Le portrait du "beau Blaise" décroché
En partant, le lieutenant-colonel Barry a confirmé qu’une réunion de synthèse aurait lieu dans les "jours à venir" avec l’opposition et la société civile. Il n’a pas précisé si le camp de l’ex-président Compaoré y participerait, alors qu’une large frange de l’opposition et de la société civile refuse de siéger à la même table que ses représentants et écarte jusqu’ici toute participation de "l’ex-majorité" à la transition.
Le sujet est une possible pierre d’achoppement avec l’armée.
Aucun nom n’a pour l’heure été avancé publiquement pour prendre la "présidence de la transition". Le grand portrait de Blaise Compaoré trônant dans le hall d’entrée du bâtiment accueillant des travaux était décroché, ne laissant voir que le crochet le supportant habituellement.
A Ziniaré, la ville natale de Blaise Campaoré, les langues commencent à se délier pour dénoncer le clanisme familial du président déchu.
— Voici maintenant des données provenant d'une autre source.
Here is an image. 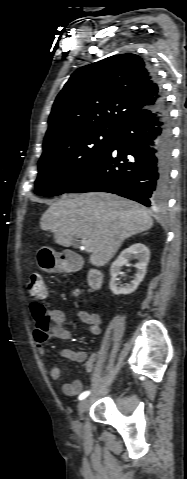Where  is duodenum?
I'll return each mask as SVG.
<instances>
[{
  "label": "duodenum",
  "instance_id": "410a0bca",
  "mask_svg": "<svg viewBox=\"0 0 187 479\" xmlns=\"http://www.w3.org/2000/svg\"><path fill=\"white\" fill-rule=\"evenodd\" d=\"M65 261L70 269H77L79 267V261L73 257L65 256ZM89 286L93 289H99L103 283V275L100 270L93 269L89 273L88 277Z\"/></svg>",
  "mask_w": 187,
  "mask_h": 479
}]
</instances>
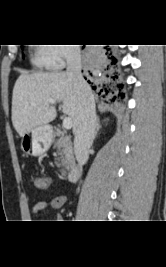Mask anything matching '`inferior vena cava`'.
<instances>
[{"label":"inferior vena cava","mask_w":166,"mask_h":267,"mask_svg":"<svg viewBox=\"0 0 166 267\" xmlns=\"http://www.w3.org/2000/svg\"><path fill=\"white\" fill-rule=\"evenodd\" d=\"M66 62V75L82 94L79 124L74 138V152L78 163L84 165L88 160V151L93 143L96 131L94 97L81 74L80 48H70L66 55Z\"/></svg>","instance_id":"602c4592"}]
</instances>
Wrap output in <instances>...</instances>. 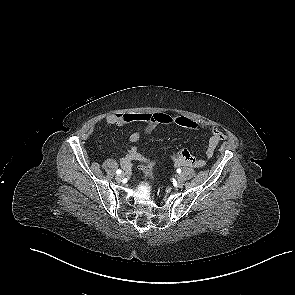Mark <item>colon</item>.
<instances>
[{
  "label": "colon",
  "mask_w": 295,
  "mask_h": 295,
  "mask_svg": "<svg viewBox=\"0 0 295 295\" xmlns=\"http://www.w3.org/2000/svg\"><path fill=\"white\" fill-rule=\"evenodd\" d=\"M179 152H180V151H179ZM179 152H178V153H179ZM141 169H142V171H143L146 175L150 174L151 169H152V162H150V161H145V162L142 164Z\"/></svg>",
  "instance_id": "1"
}]
</instances>
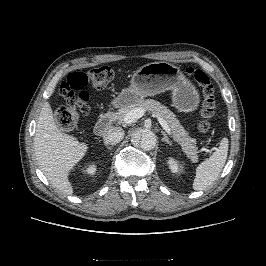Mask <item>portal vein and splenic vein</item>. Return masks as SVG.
I'll use <instances>...</instances> for the list:
<instances>
[{"mask_svg": "<svg viewBox=\"0 0 266 266\" xmlns=\"http://www.w3.org/2000/svg\"><path fill=\"white\" fill-rule=\"evenodd\" d=\"M144 115V110L142 108H135L128 112L124 118V123H134ZM160 125L163 129L171 135V129L169 128L167 122L163 118H158Z\"/></svg>", "mask_w": 266, "mask_h": 266, "instance_id": "1", "label": "portal vein and splenic vein"}]
</instances>
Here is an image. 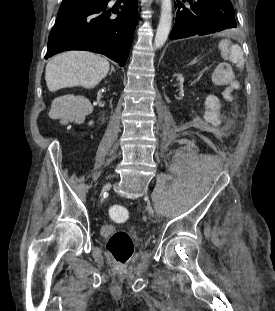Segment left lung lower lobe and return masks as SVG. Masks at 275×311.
I'll return each instance as SVG.
<instances>
[{
    "instance_id": "1",
    "label": "left lung lower lobe",
    "mask_w": 275,
    "mask_h": 311,
    "mask_svg": "<svg viewBox=\"0 0 275 311\" xmlns=\"http://www.w3.org/2000/svg\"><path fill=\"white\" fill-rule=\"evenodd\" d=\"M174 4L177 12L171 40L236 28L230 0H177Z\"/></svg>"
}]
</instances>
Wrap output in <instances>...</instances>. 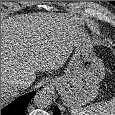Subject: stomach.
I'll return each mask as SVG.
<instances>
[{"label":"stomach","instance_id":"stomach-1","mask_svg":"<svg viewBox=\"0 0 115 115\" xmlns=\"http://www.w3.org/2000/svg\"><path fill=\"white\" fill-rule=\"evenodd\" d=\"M104 77V63L95 55L93 42L83 29L64 75L52 79L51 84L66 106L80 108L96 98Z\"/></svg>","mask_w":115,"mask_h":115}]
</instances>
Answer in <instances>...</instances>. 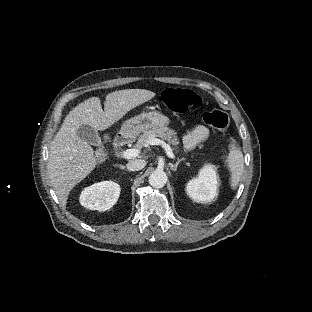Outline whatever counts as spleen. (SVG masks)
<instances>
[{
    "label": "spleen",
    "mask_w": 312,
    "mask_h": 312,
    "mask_svg": "<svg viewBox=\"0 0 312 312\" xmlns=\"http://www.w3.org/2000/svg\"><path fill=\"white\" fill-rule=\"evenodd\" d=\"M229 149L227 162L231 170V187L235 189L243 173L244 159L241 150L235 146V143H231Z\"/></svg>",
    "instance_id": "obj_1"
}]
</instances>
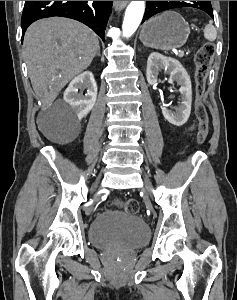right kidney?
<instances>
[{
	"mask_svg": "<svg viewBox=\"0 0 237 300\" xmlns=\"http://www.w3.org/2000/svg\"><path fill=\"white\" fill-rule=\"evenodd\" d=\"M79 89L80 93H78ZM84 89H87L86 95H82ZM96 97L97 85L93 73L84 71V73H81V75H78V77H75V79L71 81L64 93L63 99L66 103L71 105L78 119H83V117H86L91 109H93L96 103Z\"/></svg>",
	"mask_w": 237,
	"mask_h": 300,
	"instance_id": "ca27d5eb",
	"label": "right kidney"
}]
</instances>
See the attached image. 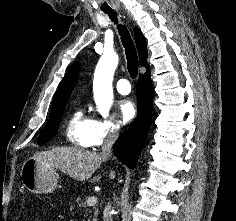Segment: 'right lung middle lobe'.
I'll use <instances>...</instances> for the list:
<instances>
[{
	"label": "right lung middle lobe",
	"instance_id": "obj_1",
	"mask_svg": "<svg viewBox=\"0 0 236 221\" xmlns=\"http://www.w3.org/2000/svg\"><path fill=\"white\" fill-rule=\"evenodd\" d=\"M65 104L66 102L52 107L49 120L41 135L38 137V144H44L56 135L60 123V117L65 109Z\"/></svg>",
	"mask_w": 236,
	"mask_h": 221
}]
</instances>
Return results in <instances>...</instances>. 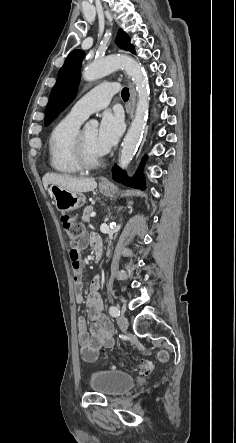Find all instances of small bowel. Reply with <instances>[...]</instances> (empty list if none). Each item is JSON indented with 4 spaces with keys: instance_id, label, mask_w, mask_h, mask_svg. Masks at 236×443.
Segmentation results:
<instances>
[{
    "instance_id": "1",
    "label": "small bowel",
    "mask_w": 236,
    "mask_h": 443,
    "mask_svg": "<svg viewBox=\"0 0 236 443\" xmlns=\"http://www.w3.org/2000/svg\"><path fill=\"white\" fill-rule=\"evenodd\" d=\"M89 241L93 249L101 245V241L97 236H91L87 239L82 236L80 239V246L78 251L83 248L86 242ZM71 257V253H70ZM81 266L82 262L80 260ZM83 266L80 271L74 270V289L75 300L78 305L84 306L88 312L89 318L92 320V328L89 329L85 317H79L77 320L78 342L81 347V354L84 357L86 353L90 354L91 358L87 361H94L98 357V352L101 348H110L113 346L112 325L110 321L102 313V298L99 293L100 277H96L89 288L87 298L83 295Z\"/></svg>"
}]
</instances>
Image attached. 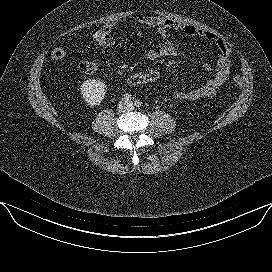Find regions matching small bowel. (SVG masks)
<instances>
[{
  "label": "small bowel",
  "mask_w": 272,
  "mask_h": 272,
  "mask_svg": "<svg viewBox=\"0 0 272 272\" xmlns=\"http://www.w3.org/2000/svg\"><path fill=\"white\" fill-rule=\"evenodd\" d=\"M140 25H146L156 29L161 40L155 49L148 50L142 54V57L149 61H154L163 57L177 56L179 51L173 42L167 37L169 30L182 32L188 37H200L213 44L218 50V60L215 72L202 85L188 90L175 89L172 95L178 99L196 101L202 98H209L216 94L219 88L225 83L230 73L232 64L231 49L229 44L216 34L199 29L193 25L186 24L175 19L163 18L158 16H146L135 19ZM116 22H107L102 29L113 34ZM202 66L207 72L212 71L211 65L207 61H202Z\"/></svg>",
  "instance_id": "small-bowel-1"
}]
</instances>
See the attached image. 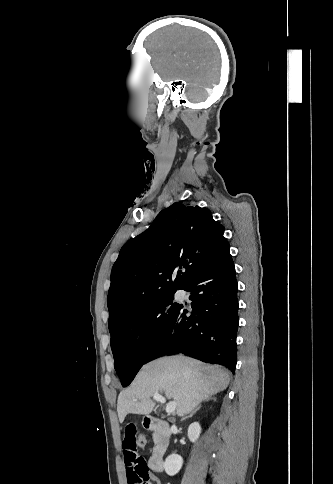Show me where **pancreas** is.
I'll use <instances>...</instances> for the list:
<instances>
[{"mask_svg":"<svg viewBox=\"0 0 333 484\" xmlns=\"http://www.w3.org/2000/svg\"><path fill=\"white\" fill-rule=\"evenodd\" d=\"M153 440L157 443L160 440V434L158 432L153 433Z\"/></svg>","mask_w":333,"mask_h":484,"instance_id":"pancreas-1","label":"pancreas"}]
</instances>
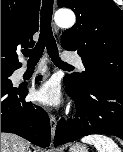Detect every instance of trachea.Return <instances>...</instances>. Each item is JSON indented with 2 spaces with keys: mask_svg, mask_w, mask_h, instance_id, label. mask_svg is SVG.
<instances>
[{
  "mask_svg": "<svg viewBox=\"0 0 123 152\" xmlns=\"http://www.w3.org/2000/svg\"><path fill=\"white\" fill-rule=\"evenodd\" d=\"M52 13L53 0H43L40 18V35L38 42L33 49L24 51L23 55L29 57V64H37L43 54L44 49L46 48L51 60L56 66L64 69H71L73 67L61 61L58 55V49L51 27Z\"/></svg>",
  "mask_w": 123,
  "mask_h": 152,
  "instance_id": "obj_1",
  "label": "trachea"
}]
</instances>
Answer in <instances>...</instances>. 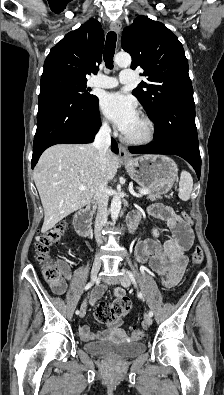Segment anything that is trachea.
Wrapping results in <instances>:
<instances>
[{"label":"trachea","instance_id":"trachea-1","mask_svg":"<svg viewBox=\"0 0 224 395\" xmlns=\"http://www.w3.org/2000/svg\"><path fill=\"white\" fill-rule=\"evenodd\" d=\"M117 35L114 31L107 34L105 49L103 53L104 62L107 68L113 69V57L115 53Z\"/></svg>","mask_w":224,"mask_h":395}]
</instances>
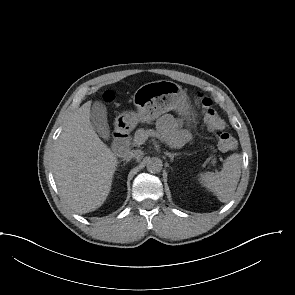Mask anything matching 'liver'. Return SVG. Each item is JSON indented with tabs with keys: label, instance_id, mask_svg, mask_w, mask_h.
<instances>
[{
	"label": "liver",
	"instance_id": "6515ba94",
	"mask_svg": "<svg viewBox=\"0 0 295 295\" xmlns=\"http://www.w3.org/2000/svg\"><path fill=\"white\" fill-rule=\"evenodd\" d=\"M91 101L68 120L56 141L52 166L63 201L76 213L96 210L110 193L117 158L90 121Z\"/></svg>",
	"mask_w": 295,
	"mask_h": 295
}]
</instances>
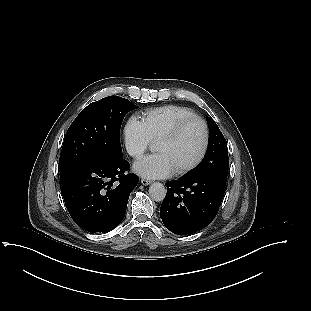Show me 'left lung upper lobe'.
<instances>
[{
  "mask_svg": "<svg viewBox=\"0 0 311 311\" xmlns=\"http://www.w3.org/2000/svg\"><path fill=\"white\" fill-rule=\"evenodd\" d=\"M209 142L205 158L187 177L212 176L226 183L229 167L226 140L215 121L207 119Z\"/></svg>",
  "mask_w": 311,
  "mask_h": 311,
  "instance_id": "left-lung-upper-lobe-1",
  "label": "left lung upper lobe"
}]
</instances>
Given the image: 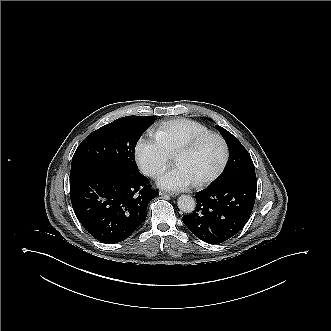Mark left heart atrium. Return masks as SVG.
<instances>
[{"instance_id": "39dd6f15", "label": "left heart atrium", "mask_w": 331, "mask_h": 331, "mask_svg": "<svg viewBox=\"0 0 331 331\" xmlns=\"http://www.w3.org/2000/svg\"><path fill=\"white\" fill-rule=\"evenodd\" d=\"M158 184L170 190H185L192 187L194 180L182 167H175L163 173Z\"/></svg>"}]
</instances>
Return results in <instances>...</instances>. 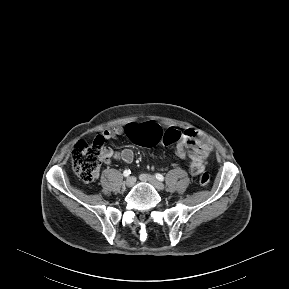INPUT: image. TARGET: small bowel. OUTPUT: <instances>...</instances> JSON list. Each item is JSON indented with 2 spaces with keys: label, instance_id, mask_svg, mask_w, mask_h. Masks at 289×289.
Segmentation results:
<instances>
[{
  "label": "small bowel",
  "instance_id": "small-bowel-1",
  "mask_svg": "<svg viewBox=\"0 0 289 289\" xmlns=\"http://www.w3.org/2000/svg\"><path fill=\"white\" fill-rule=\"evenodd\" d=\"M124 133L125 129L121 126H117L103 131L99 137L105 141L115 139ZM212 151V142L193 129H187L175 147V153L178 158L189 159L190 173L193 176H197L204 171L207 158ZM113 159L124 163H131L134 159V153L130 148L116 151L112 148L105 147L102 156L103 162L109 164Z\"/></svg>",
  "mask_w": 289,
  "mask_h": 289
}]
</instances>
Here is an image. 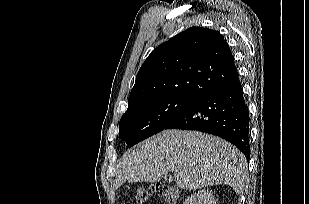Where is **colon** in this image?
<instances>
[{
	"label": "colon",
	"instance_id": "1",
	"mask_svg": "<svg viewBox=\"0 0 309 204\" xmlns=\"http://www.w3.org/2000/svg\"><path fill=\"white\" fill-rule=\"evenodd\" d=\"M153 192H156L165 204H175L180 194L178 188L159 183L150 188L137 189L133 199L136 203L141 204L146 201Z\"/></svg>",
	"mask_w": 309,
	"mask_h": 204
}]
</instances>
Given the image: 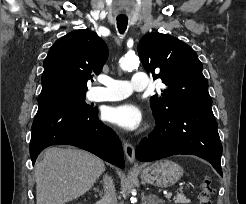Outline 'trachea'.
Returning <instances> with one entry per match:
<instances>
[{"label": "trachea", "instance_id": "trachea-1", "mask_svg": "<svg viewBox=\"0 0 246 204\" xmlns=\"http://www.w3.org/2000/svg\"><path fill=\"white\" fill-rule=\"evenodd\" d=\"M128 19L117 17V28L120 34H123L127 29Z\"/></svg>", "mask_w": 246, "mask_h": 204}]
</instances>
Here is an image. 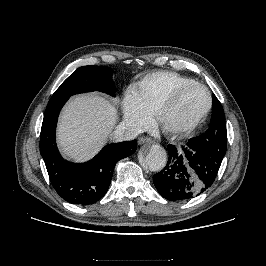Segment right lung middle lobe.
<instances>
[{
  "label": "right lung middle lobe",
  "mask_w": 266,
  "mask_h": 266,
  "mask_svg": "<svg viewBox=\"0 0 266 266\" xmlns=\"http://www.w3.org/2000/svg\"><path fill=\"white\" fill-rule=\"evenodd\" d=\"M101 91L114 96L112 70L103 66H83L71 74L53 95H74L83 92Z\"/></svg>",
  "instance_id": "1"
}]
</instances>
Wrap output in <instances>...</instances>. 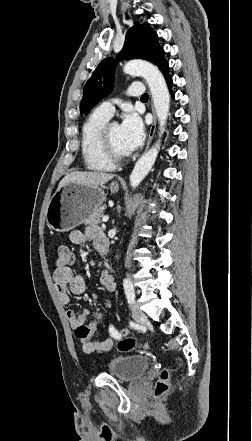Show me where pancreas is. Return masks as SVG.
<instances>
[{
  "mask_svg": "<svg viewBox=\"0 0 252 441\" xmlns=\"http://www.w3.org/2000/svg\"><path fill=\"white\" fill-rule=\"evenodd\" d=\"M106 205H101L97 209L93 211V213L89 216V218L86 220L87 224L95 225L101 223V217L103 215L104 209Z\"/></svg>",
  "mask_w": 252,
  "mask_h": 441,
  "instance_id": "1",
  "label": "pancreas"
}]
</instances>
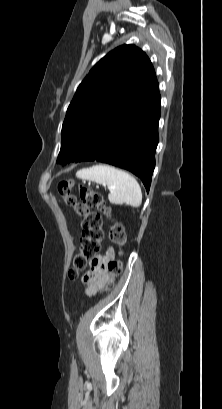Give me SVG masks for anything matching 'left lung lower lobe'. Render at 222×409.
Wrapping results in <instances>:
<instances>
[{
    "mask_svg": "<svg viewBox=\"0 0 222 409\" xmlns=\"http://www.w3.org/2000/svg\"><path fill=\"white\" fill-rule=\"evenodd\" d=\"M160 118L159 91L146 101L127 99L92 138L75 162L99 161L138 176L149 191Z\"/></svg>",
    "mask_w": 222,
    "mask_h": 409,
    "instance_id": "left-lung-lower-lobe-1",
    "label": "left lung lower lobe"
}]
</instances>
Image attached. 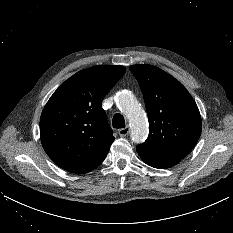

Sur le plan diplomatique, Washington, proche allié du Burkina, a maintenu la pression, la sous-secrétaire d’Etat adjointe américaine pour l’Afrique, Bisa Williams, rencontrant samedi à Ouagadougou le lieutenant-colonel Zida.
"Nous comptons sur le respect de la promesse (faite) de mettre en place un gouvernement de transition qui soit géré par un civil et qui soit démocratique (…) dans un court délai", a-t-elle déclaré, en français, aux journalistes.
Les Etats-Unis et la France sont les deux principaux alliés et bailleurs du Burkina, pays pauvre de 17 millions d’habitants sans pétrole ni minerais stratégiques.
Les acteurs de la crise ont déjà convenu mercredi que la transition durerait un an et qu’elle sera dirigée par une personnalité civile, jusqu’à des élections présidentielle et législatives d’ici à novembre 2015.
Blaise Compaoré, en exil doré en Côte d’Ivoire, a accusé, dans une interview à Jeune Afrique, l’opposition d’avoir comploté depuis longtemps avec l’armée pour le renverser. Il n’a toutefois pas voulu admettre que son entêtement à rester au pouvoir en cherchant à modifier la Constitution pour briguer un nouveau mandat lui a été fatal.